** DATA RECORDS follows **
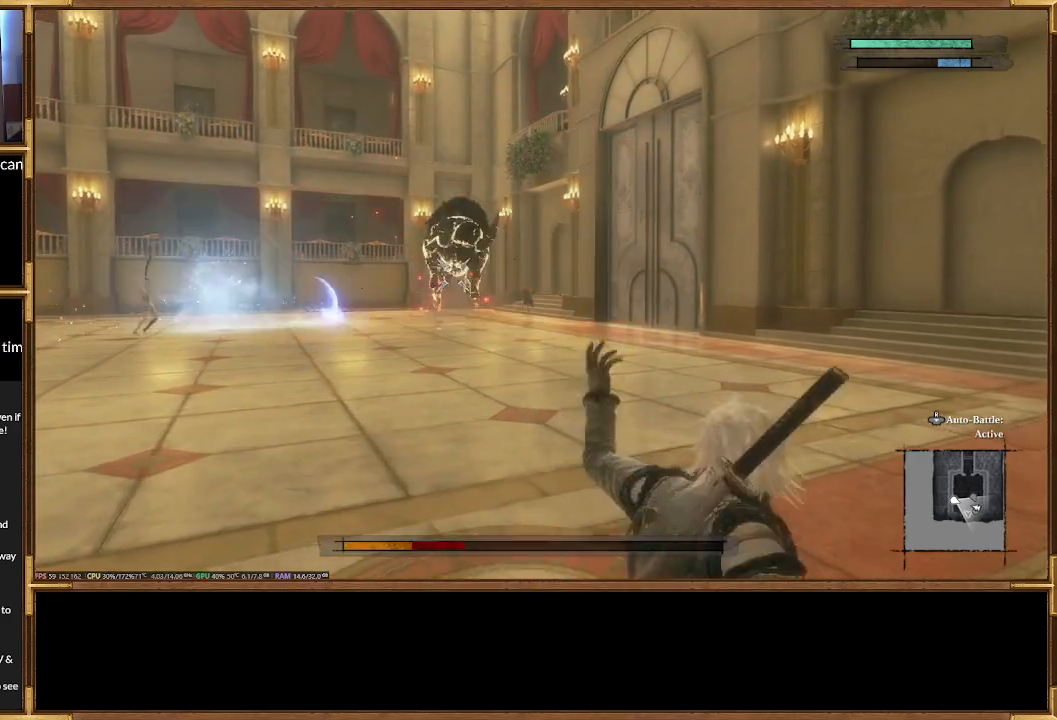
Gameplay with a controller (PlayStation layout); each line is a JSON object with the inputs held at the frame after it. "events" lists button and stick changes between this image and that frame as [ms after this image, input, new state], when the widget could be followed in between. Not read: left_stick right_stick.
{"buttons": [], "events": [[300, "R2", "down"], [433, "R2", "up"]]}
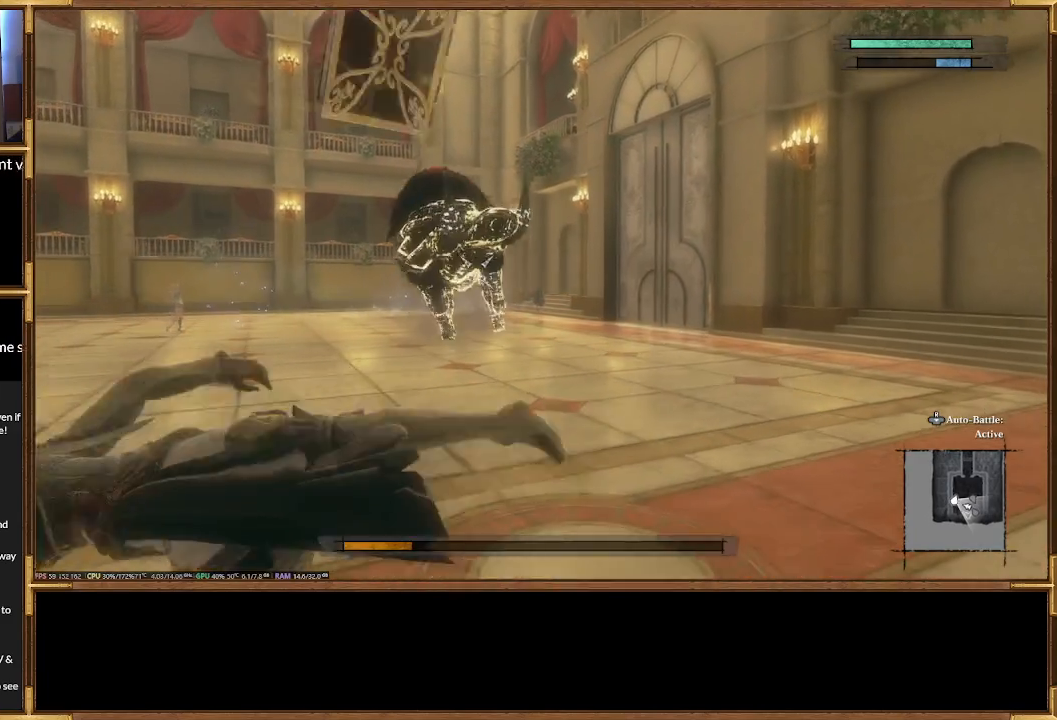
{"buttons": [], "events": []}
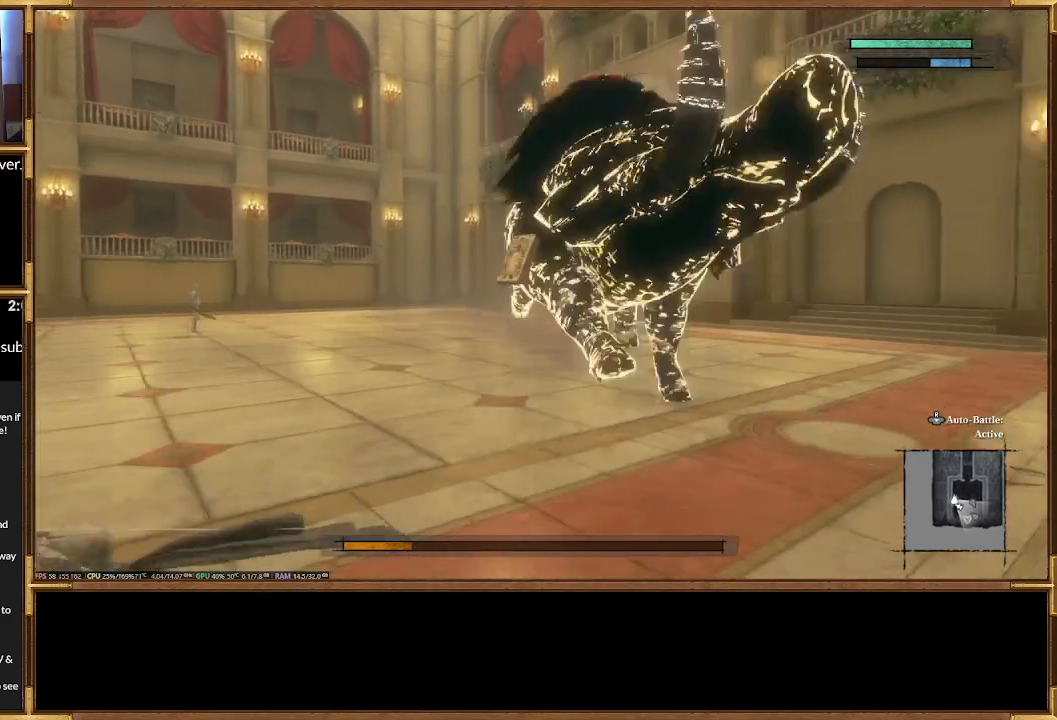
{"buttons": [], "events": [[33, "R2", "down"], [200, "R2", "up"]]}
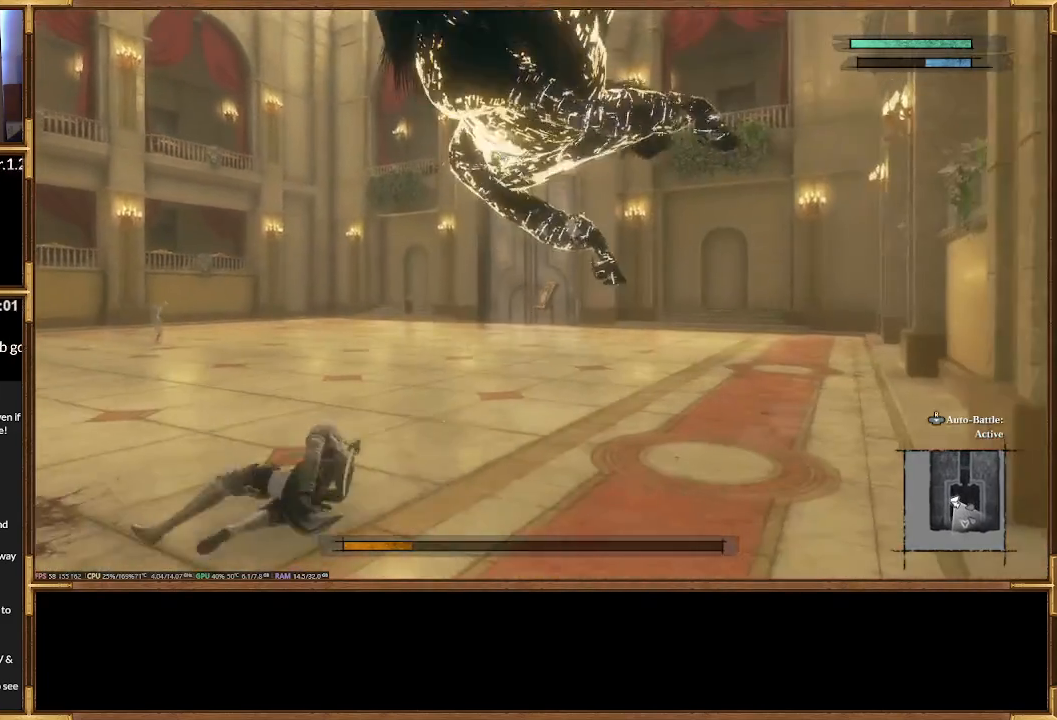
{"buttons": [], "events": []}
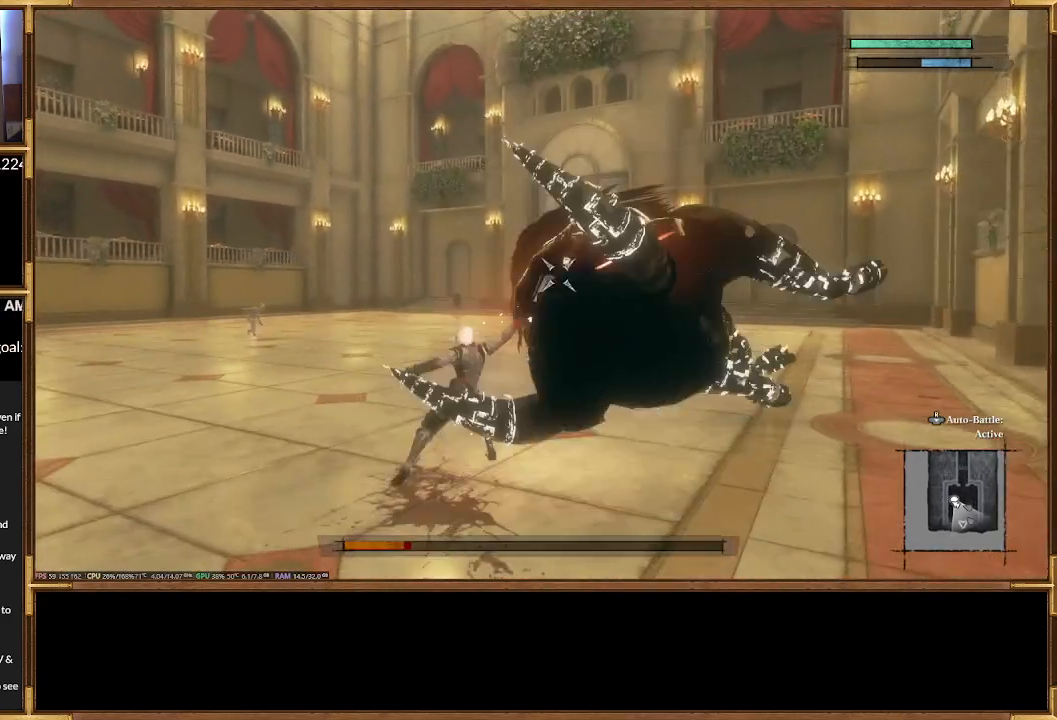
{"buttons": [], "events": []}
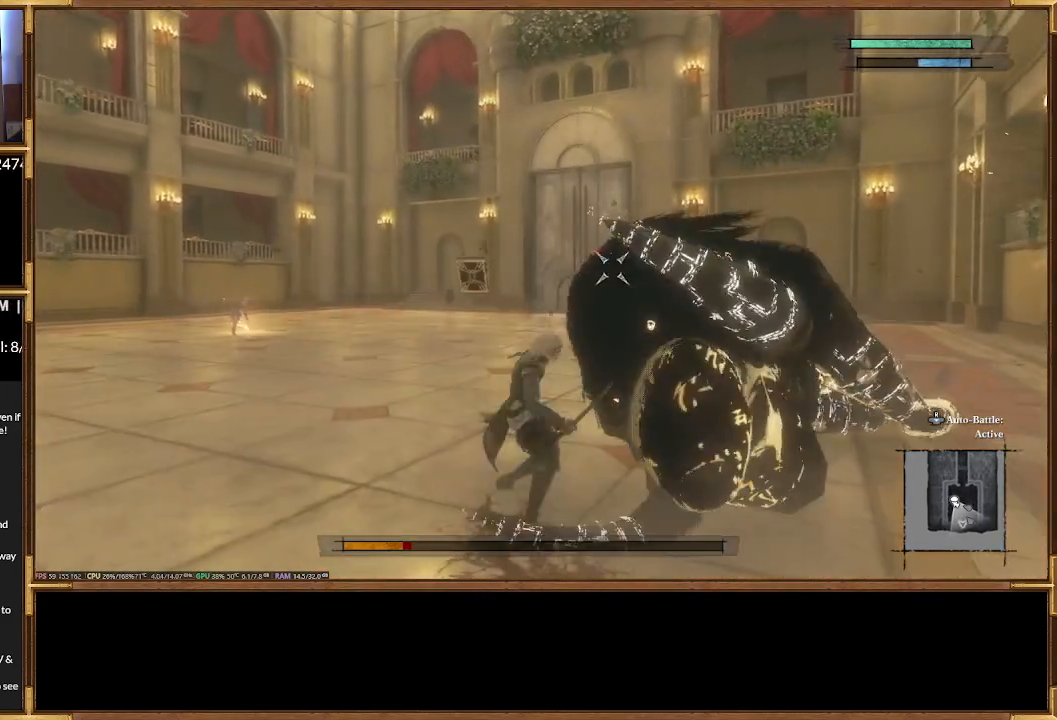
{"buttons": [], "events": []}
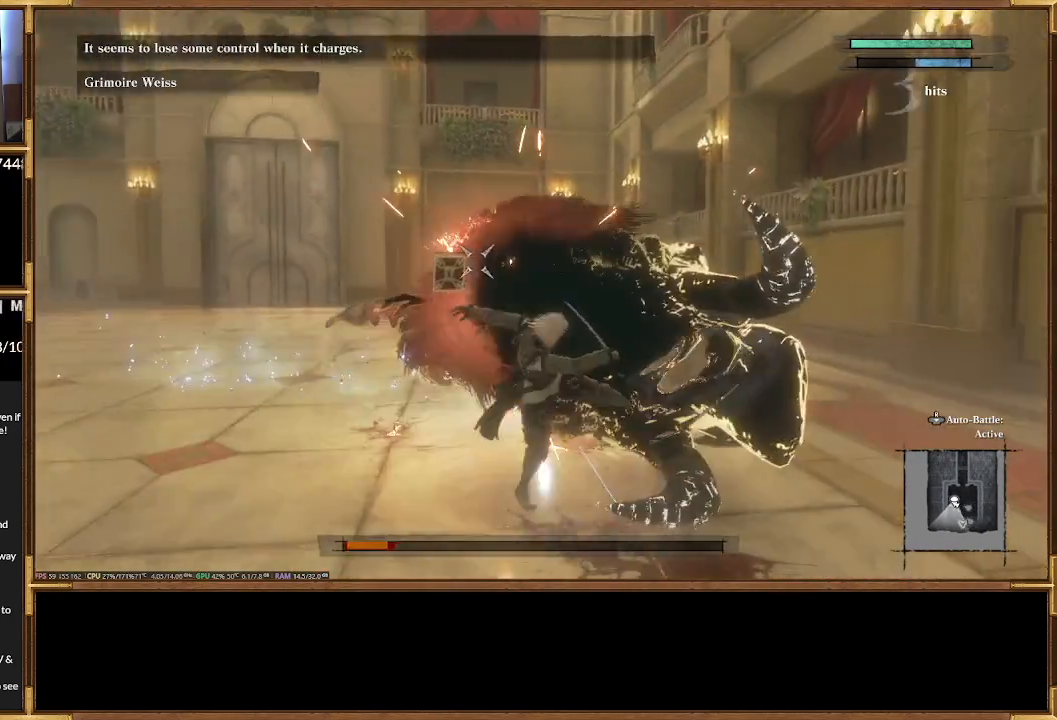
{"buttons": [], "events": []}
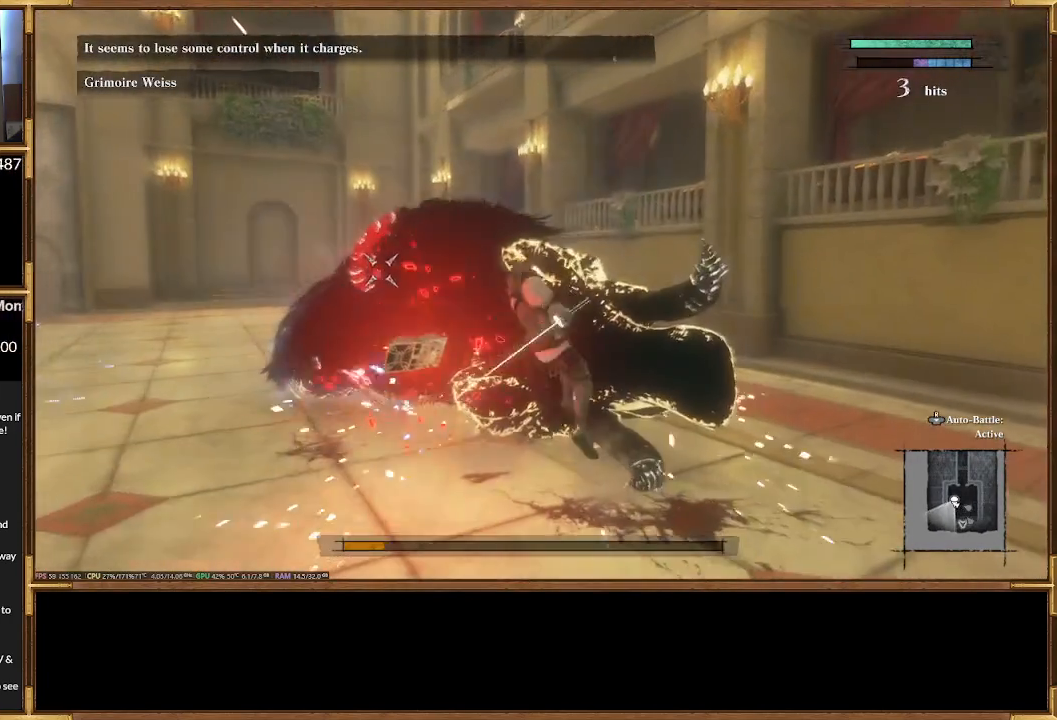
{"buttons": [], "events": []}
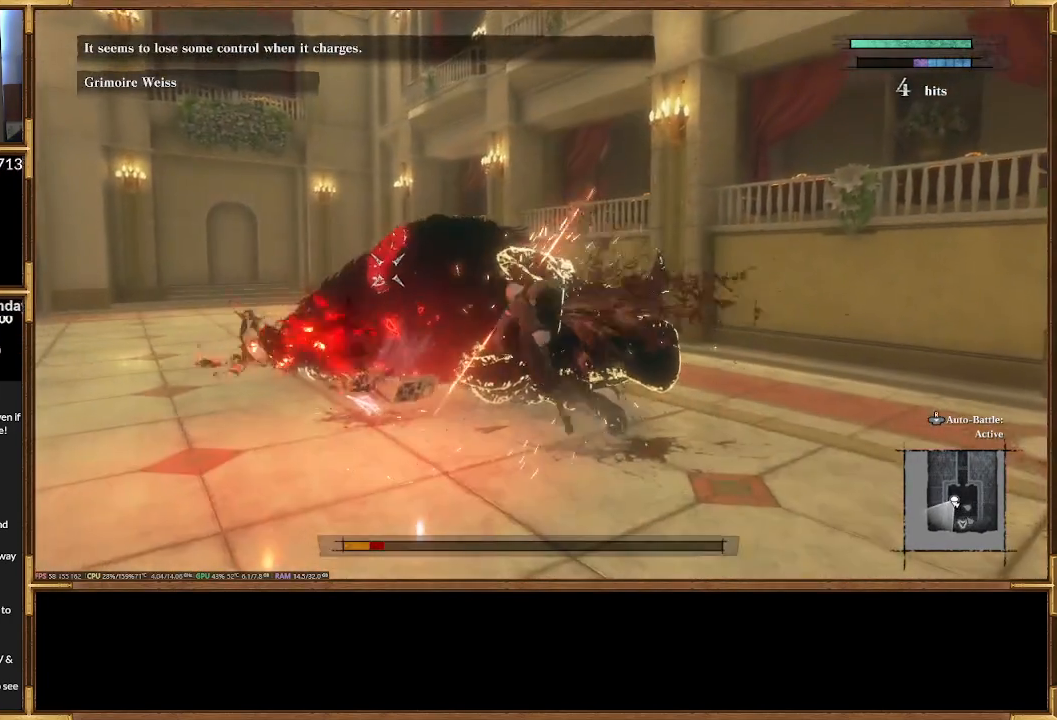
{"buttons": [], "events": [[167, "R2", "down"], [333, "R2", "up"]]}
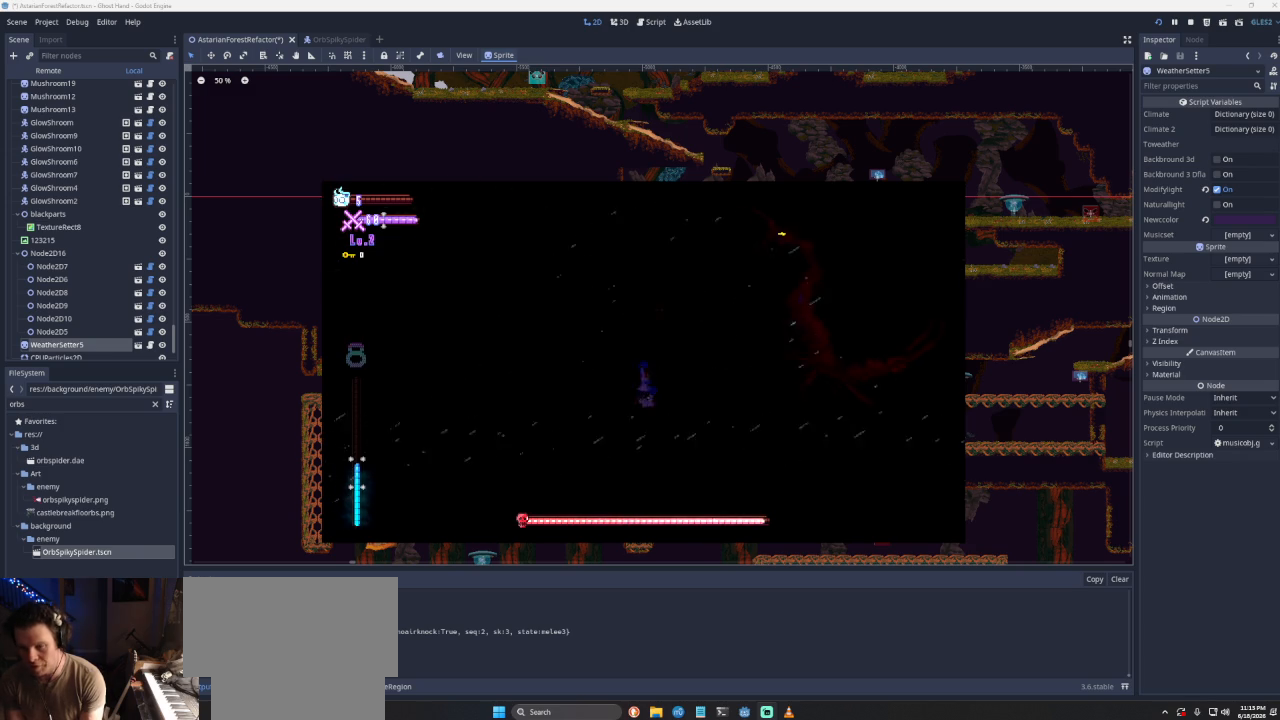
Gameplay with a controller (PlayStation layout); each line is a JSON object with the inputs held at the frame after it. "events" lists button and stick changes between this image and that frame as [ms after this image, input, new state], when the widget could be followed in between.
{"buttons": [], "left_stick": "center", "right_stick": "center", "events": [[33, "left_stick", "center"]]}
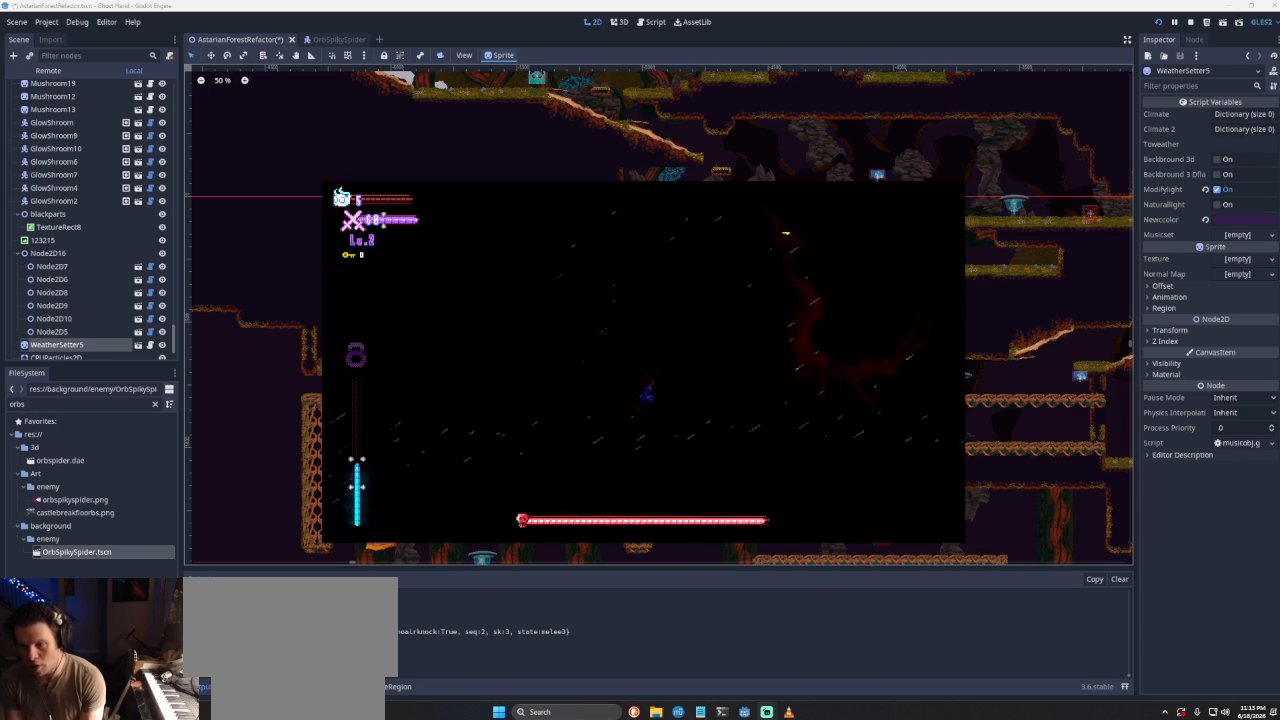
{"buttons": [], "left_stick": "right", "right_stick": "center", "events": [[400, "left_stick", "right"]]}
** End of DATA RECORDS **
**WHAT TO DO:** Give back each line above verbatim, dropping every picture.

**RESULT OF THE EXERCISE:**
Gameplay with a controller (PlayStation layout); each line is a JSON object with the inputs held at the frame after it. "events" lists button and stick changes between this image and that frame as [ms after this image, input, new state], when the widget could be followed in between. Not read: left_stick right_stick.
{"buttons": [], "events": [[300, "R2", "down"], [433, "R2", "up"]]}
{"buttons": [], "events": []}
{"buttons": [], "events": [[33, "R2", "down"], [200, "R2", "up"]]}
{"buttons": [], "events": []}
{"buttons": [], "events": []}
{"buttons": [], "events": []}
{"buttons": [], "events": []}
{"buttons": [], "events": []}
{"buttons": [], "events": [[167, "R2", "down"], [333, "R2", "up"]]}
Gameplay with a controller (PlayStation layout); each line is a JSON object with the inputs held at the frame after it. "events" lists button and stick changes between this image and that frame as [ms after this image, input, new state], when the widget could be followed in between.
{"buttons": [], "left_stick": "center", "right_stick": "center", "events": [[33, "left_stick", "center"]]}
{"buttons": [], "left_stick": "right", "right_stick": "center", "events": [[400, "left_stick", "right"]]}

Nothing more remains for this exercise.